In 1998, I was appointed Chair of the Republican Party’s Judicial Evaluation Committee.  Specifically, the committe was asked to evaluate the Justices and Judges up for election in 1998.  The most public individual up for election that year was Chief Justice Ron George, who, through a set of very ugly legal maneuverings, was able to reverse the decision of the California Supreme Court prohibiting abortions for minors without parental consent.  George was not content to allow the decision of the then Lucas Court affirming the law requiring parental consent to stand.  In his first act as the Chief Justice, right after the retirement of Chief Justice Lucas, George, abusing his power as the new Chief Justice, went about acting to reverse the decision.  He had no scruples about ignoring the tradition of the court, stare decisis, or judicial restraint to promote his own version of how society should be organized.

Then Republican Party Chair Mike Schroeder stacked committee to support Chief Justice George (after he appointed me chair), but I made my case to the committee. I argued that a Justice who would ignore the tradition of the court (Justice George used his power as Chief Justice to reverse the Lucas decision simply because the personnel on the court had changed, which had never been done in California before that time), or stare decisis or principles of judicial restraint (the dissenting opinions of Justices Baxter and Rogers Brown demonstate how tortured the majority decision had to be to reverse the Lucas decision) could not be trusted to be a justice that would exercise judicial restraint in the future.  I was overruled by the majority of the committee, who felt it was more important to have a justice that was tough on crime, rather than one who knew and respected the role of judges in a constitutional republic.

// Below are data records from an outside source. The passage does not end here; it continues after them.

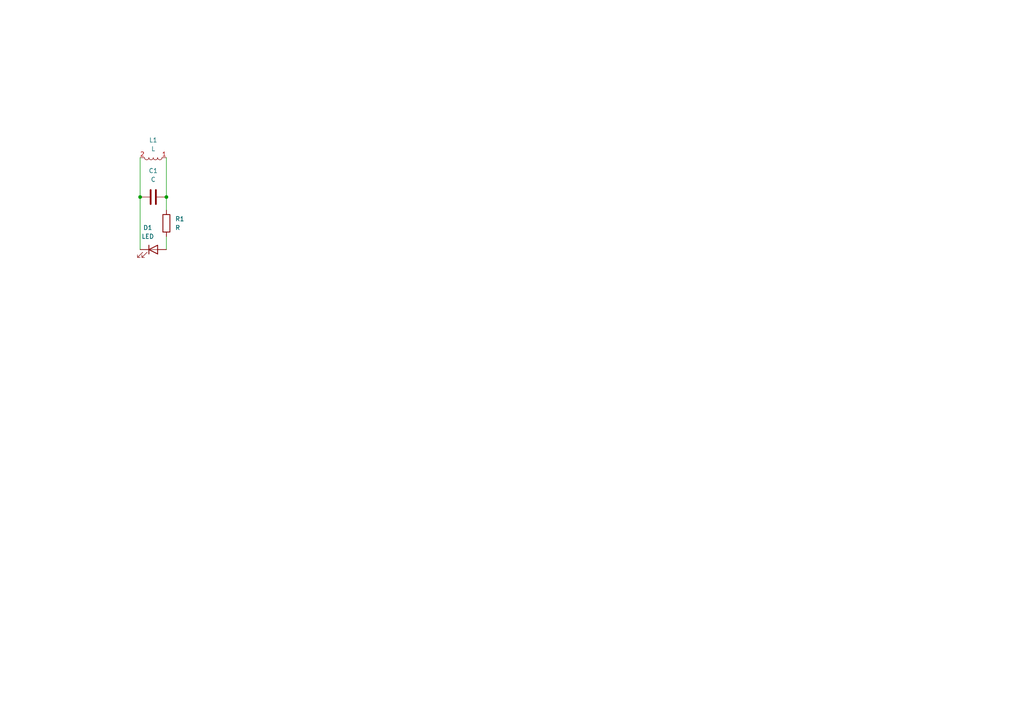
<source format=kicad_sch>
(kicad_sch
	(version 20250114)
	(generator "eeschema")
	(generator_version "9.0")
	(uuid "64a8ddd4-ec5b-4aea-95fb-3677fa843164")
	(paper "A4")
	
	(junction
		(at 48.26 57.15)
		(diameter 0)
		(color 0 0 0 0)
		(uuid "0549fd2c-921f-4b9f-8aea-c597802b9e91")
	)
	(junction
		(at 40.64 57.15)
		(diameter 0)
		(color 0 0 0 0)
		(uuid "57afa8f6-7be7-4441-a634-9487653a2228")
	)
	(wire
		(pts
			(xy 48.26 57.15) (xy 48.26 60.96)
		)
		(stroke
			(width 0)
			(type default)
		)
		(uuid "1c4fd8a3-9035-4bd9-ad26-9fbb4e5c2d7a")
	)
	(wire
		(pts
			(xy 40.64 45.72) (xy 40.64 57.15)
		)
		(stroke
			(width 0)
			(type default)
		)
		(uuid "319ef2c7-d470-4a4b-99c3-31ed4c60a944")
	)
	(wire
		(pts
			(xy 48.26 68.58) (xy 48.26 72.39)
		)
		(stroke
			(width 0)
			(type default)
		)
		(uuid "aca7baa3-fe76-45a9-9c40-7f3a47aad10d")
	)
	(wire
		(pts
			(xy 40.64 57.15) (xy 40.64 72.39)
		)
		(stroke
			(width 0)
			(type default)
		)
		(uuid "ca0284d2-f178-47d7-91fd-4505638a8eb2")
	)
	(wire
		(pts
			(xy 48.26 45.72) (xy 48.26 57.15)
		)
		(stroke
			(width 0)
			(type default)
		)
		(uuid "ee80d892-019b-4e93-a2a8-29945c8d9d61")
	)
	(symbol
		(lib_id "NFC_COIL_36.7x36.7_3uH:L")
		(at 44.45 45.72 0)
		(unit 1)
		(exclude_from_sim no)
		(in_bom yes)
		(on_board yes)
		(dnp no)
		(fields_autoplaced yes)
		(uuid "1f99adee-ad88-4b7f-a002-c2ef2bd36cb6")
		(property "Reference" "L1"
			(at 44.45 40.64 0)
			(effects
				(font
					(size 1.27 1.27)
				)
			)
		)
		(property "Value" "L"
			(at 44.45 43.18 0)
			(effects
				(font
					(size 1.27 1.27)
				)
			)
		)
		(property "Footprint" "PCB_BusinessCard_lib:NFC_COIL_36.7x36.7_3uH"
			(at 45.974 53.594 0)
			(effects
				(font
					(size 1.27 1.27)
				)
				(hide yes)
			)
		)
		(property "Datasheet" "~"
			(at 44.45 45.72 90)
			(effects
				(font
					(size 1.27 1.27)
				)
				(hide yes)
			)
		)
		(property "Description" "NFC_COIL_36.7x36.7_3uH"
			(at 44.704 49.022 0)
			(do_not_autoplace yes)
			(effects
				(font
					(size 1.27 1.27)
				)
				(hide yes)
			)
		)
		(pin "1"
			(uuid "73fea864-eca0-4a4e-91b3-74e778fe3ee9")
		)
		(pin "2"
			(uuid "f4a9eca1-b7c3-40ce-a7e4-96c925c9622c")
		)
		(instances
			(project ""
				(path "/64a8ddd4-ec5b-4aea-95fb-3677fa843164"
					(reference "L1")
					(unit 1)
				)
			)
		)
	)
	(symbol
		(lib_id "Device:R")
		(at 48.26 64.77 0)
		(unit 1)
		(exclude_from_sim no)
		(in_bom yes)
		(on_board yes)
		(dnp no)
		(fields_autoplaced yes)
		(uuid "5ea4c89e-5698-470b-994f-b233278a3b76")
		(property "Reference" "R1"
			(at 50.8 63.4999 0)
			(effects
				(font
					(size 1.27 1.27)
				)
				(justify left)
			)
		)
		(property "Value" "R"
			(at 50.8 66.0399 0)
			(effects
				(font
					(size 1.27 1.27)
				)
				(justify left)
			)
		)
		(property "Footprint" "Resistor_SMD:R_0603_1608Metric_Pad0.98x0.95mm_HandSolder"
			(at 46.482 64.77 90)
			(effects
				(font
					(size 1.27 1.27)
				)
				(hide yes)
			)
		)
		(property "Datasheet" "~"
			(at 48.26 64.77 0)
			(effects
				(font
					(size 1.27 1.27)
				)
				(hide yes)
			)
		)
		(property "Description" "Resistor"
			(at 48.26 64.77 0)
			(effects
				(font
					(size 1.27 1.27)
				)
				(hide yes)
			)
		)
		(pin "1"
			(uuid "735ee3b5-c387-40f5-857e-a83a1860f284")
		)
		(pin "2"
			(uuid "4299e112-50e4-42dc-b25d-0cb63236b044")
		)
		(instances
			(project ""
				(path "/64a8ddd4-ec5b-4aea-95fb-3677fa843164"
					(reference "R1")
					(unit 1)
				)
			)
		)
	)
	(symbol
		(lib_id "Device:LED")
		(at 44.45 72.39 0)
		(unit 1)
		(exclude_from_sim no)
		(in_bom yes)
		(on_board yes)
		(dnp no)
		(fields_autoplaced yes)
		(uuid "69f70129-4010-481e-9eec-5f12d853ac57")
		(property "Reference" "D1"
			(at 42.8625 66.04 0)
			(effects
				(font
					(size 1.27 1.27)
				)
			)
		)
		(property "Value" "LED"
			(at 42.8625 68.58 0)
			(effects
				(font
					(size 1.27 1.27)
				)
			)
		)
		(property "Footprint" "LED_SMD:LED_0603_1608Metric_Pad1.05x0.95mm_HandSolder"
			(at 44.45 72.39 0)
			(effects
				(font
					(size 1.27 1.27)
				)
				(hide yes)
			)
		)
		(property "Datasheet" "~"
			(at 44.45 72.39 0)
			(effects
				(font
					(size 1.27 1.27)
				)
				(hide yes)
			)
		)
		(property "Description" "Light emitting diode"
			(at 44.45 72.39 0)
			(effects
				(font
					(size 1.27 1.27)
				)
				(hide yes)
			)
		)
		(property "Sim.Pins" "1=K 2=A"
			(at 44.45 72.39 0)
			(effects
				(font
					(size 1.27 1.27)
				)
				(hide yes)
			)
		)
		(pin "2"
			(uuid "cc92cfec-4ada-4c67-833b-442c1f7c8b24")
		)
		(pin "1"
			(uuid "34fd4f74-0afc-4dc4-84aa-ad653f3c5de0")
		)
		(instances
			(project ""
				(path "/64a8ddd4-ec5b-4aea-95fb-3677fa843164"
					(reference "D1")
					(unit 1)
				)
			)
		)
	)
	(symbol
		(lib_id "Device:C")
		(at 44.45 57.15 90)
		(unit 1)
		(exclude_from_sim no)
		(in_bom yes)
		(on_board yes)
		(dnp no)
		(fields_autoplaced yes)
		(uuid "afec192e-c39f-4f3d-9eec-7a0de9e0b0ed")
		(property "Reference" "C1"
			(at 44.45 49.53 90)
			(effects
				(font
					(size 1.27 1.27)
				)
			)
		)
		(property "Value" "C"
			(at 44.45 52.07 90)
			(effects
				(font
					(size 1.27 1.27)
				)
			)
		)
		(property "Footprint" "Capacitor_SMD:C_0603_1608Metric_Pad1.08x0.95mm_HandSolder"
			(at 48.26 56.1848 0)
			(effects
				(font
					(size 1.27 1.27)
				)
				(hide yes)
			)
		)
		(property "Datasheet" "~"
			(at 44.45 57.15 0)
			(effects
				(font
					(size 1.27 1.27)
				)
				(hide yes)
			)
		)
		(property "Description" "Unpolarized capacitor"
			(at 44.45 57.15 0)
			(effects
				(font
					(size 1.27 1.27)
				)
				(hide yes)
			)
		)
		(pin "2"
			(uuid "4f93a3f5-a4da-4530-8784-5c1b32afde07")
		)
		(pin "1"
			(uuid "ed54c9aa-259a-4a9a-a400-2ab7b68dac74")
		)
		(instances
			(project ""
				(path "/64a8ddd4-ec5b-4aea-95fb-3677fa843164"
					(reference "C1")
					(unit 1)
				)
			)
		)
	)
	(sheet_instances
		(path "/"
			(page "1")
		)
	)
	(embedded_fonts no)
)

</source>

They were wrong, and Chief Justice George’s decision on Proposition 22 is the culmination of his judicial activism.  Chief Justice George was then, and is now, a judicial activist, and the fact that he was appointed by Republican Governors doesn’t change that fact.  It merely points out how foolish some Republican Governors can be.  The overriding consideration for judicial appointments (or our support of a judicial candidate) cannot be their support of one or more parts of the Republican agenda, it has to be their view of the role of a judge in our constitutional republic.  Judges are not legislators.  They don’t get to write law.  They don’t get to use the Constitution as an excuse to substitute their idea of a good law for the law enacted by the Legislature or the people through initiative.

Yet that is exactly what Ron George did in the Prop. 22 case.  There is no law anywhere allowing the marriage of homosexuals, yet, not only did the court declare that Prop. 22 violated the State’s Constitution, they declare a positive right for homosexuals to marry.  That is judicial activism at its worst.  This decision is not historical because of its declaration of rights for homosexuals, it is historical because it is the nadir of judicial restraint in California.  The Legislature might as well go home, and let the Supreme Court do the Legislature’s job.  According to Ron George, the Supreme Court is obviously better at that job.

We should have kicked him out in 1998.  He deserved it then.  We’ll have another chance in 2010 (if he doesn’t quit before then).  Maybe this time, the Republican Party will do the right thing, and oppose this guy, no matter who appointed him.